* **To do**
Check each line below for "true" and give the count of those that have it, nothing else.

* **Data records**
▬▬▬▬▬▬
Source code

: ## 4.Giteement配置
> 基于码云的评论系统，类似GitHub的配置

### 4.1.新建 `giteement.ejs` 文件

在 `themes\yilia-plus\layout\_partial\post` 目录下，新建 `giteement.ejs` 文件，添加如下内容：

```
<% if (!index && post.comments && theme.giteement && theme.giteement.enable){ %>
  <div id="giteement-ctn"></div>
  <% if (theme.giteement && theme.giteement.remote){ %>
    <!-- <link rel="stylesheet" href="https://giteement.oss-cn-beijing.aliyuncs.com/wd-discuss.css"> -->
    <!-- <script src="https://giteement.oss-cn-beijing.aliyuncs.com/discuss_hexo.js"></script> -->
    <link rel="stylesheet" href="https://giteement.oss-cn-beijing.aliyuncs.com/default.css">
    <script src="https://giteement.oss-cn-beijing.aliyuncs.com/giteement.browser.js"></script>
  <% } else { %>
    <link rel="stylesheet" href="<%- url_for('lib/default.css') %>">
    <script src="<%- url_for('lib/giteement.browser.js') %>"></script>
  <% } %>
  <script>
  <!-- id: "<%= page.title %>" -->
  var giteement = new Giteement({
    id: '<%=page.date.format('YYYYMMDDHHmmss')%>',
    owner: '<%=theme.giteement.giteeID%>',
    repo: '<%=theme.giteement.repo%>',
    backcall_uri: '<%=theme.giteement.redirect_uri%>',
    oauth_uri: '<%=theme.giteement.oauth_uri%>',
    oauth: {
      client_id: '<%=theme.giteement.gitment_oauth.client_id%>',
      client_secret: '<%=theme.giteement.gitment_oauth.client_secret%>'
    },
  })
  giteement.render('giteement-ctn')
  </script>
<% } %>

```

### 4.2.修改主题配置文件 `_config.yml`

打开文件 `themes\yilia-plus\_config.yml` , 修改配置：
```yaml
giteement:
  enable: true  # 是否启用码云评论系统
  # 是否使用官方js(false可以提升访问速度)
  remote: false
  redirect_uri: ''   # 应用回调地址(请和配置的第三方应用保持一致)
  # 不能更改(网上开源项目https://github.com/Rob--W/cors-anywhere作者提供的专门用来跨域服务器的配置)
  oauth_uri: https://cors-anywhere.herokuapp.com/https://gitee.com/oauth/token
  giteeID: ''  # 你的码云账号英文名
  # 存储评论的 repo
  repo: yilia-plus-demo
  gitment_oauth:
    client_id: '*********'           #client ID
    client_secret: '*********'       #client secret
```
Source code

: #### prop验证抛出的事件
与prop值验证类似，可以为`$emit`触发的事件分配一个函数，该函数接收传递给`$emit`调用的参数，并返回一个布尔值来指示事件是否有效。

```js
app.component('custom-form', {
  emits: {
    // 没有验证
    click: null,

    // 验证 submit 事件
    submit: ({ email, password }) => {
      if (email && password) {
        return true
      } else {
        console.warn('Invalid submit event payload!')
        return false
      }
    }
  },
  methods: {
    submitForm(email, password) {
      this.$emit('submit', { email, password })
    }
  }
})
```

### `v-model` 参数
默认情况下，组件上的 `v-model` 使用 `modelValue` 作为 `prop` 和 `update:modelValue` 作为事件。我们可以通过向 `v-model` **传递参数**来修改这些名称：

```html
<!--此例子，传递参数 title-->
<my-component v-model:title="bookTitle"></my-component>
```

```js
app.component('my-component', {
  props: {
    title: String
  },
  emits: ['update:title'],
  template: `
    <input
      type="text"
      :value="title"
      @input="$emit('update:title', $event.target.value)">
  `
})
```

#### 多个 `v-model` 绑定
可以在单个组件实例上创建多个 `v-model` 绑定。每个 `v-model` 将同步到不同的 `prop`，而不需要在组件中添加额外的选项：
▬▬▬▬▬▬
* **Solved exercise**
2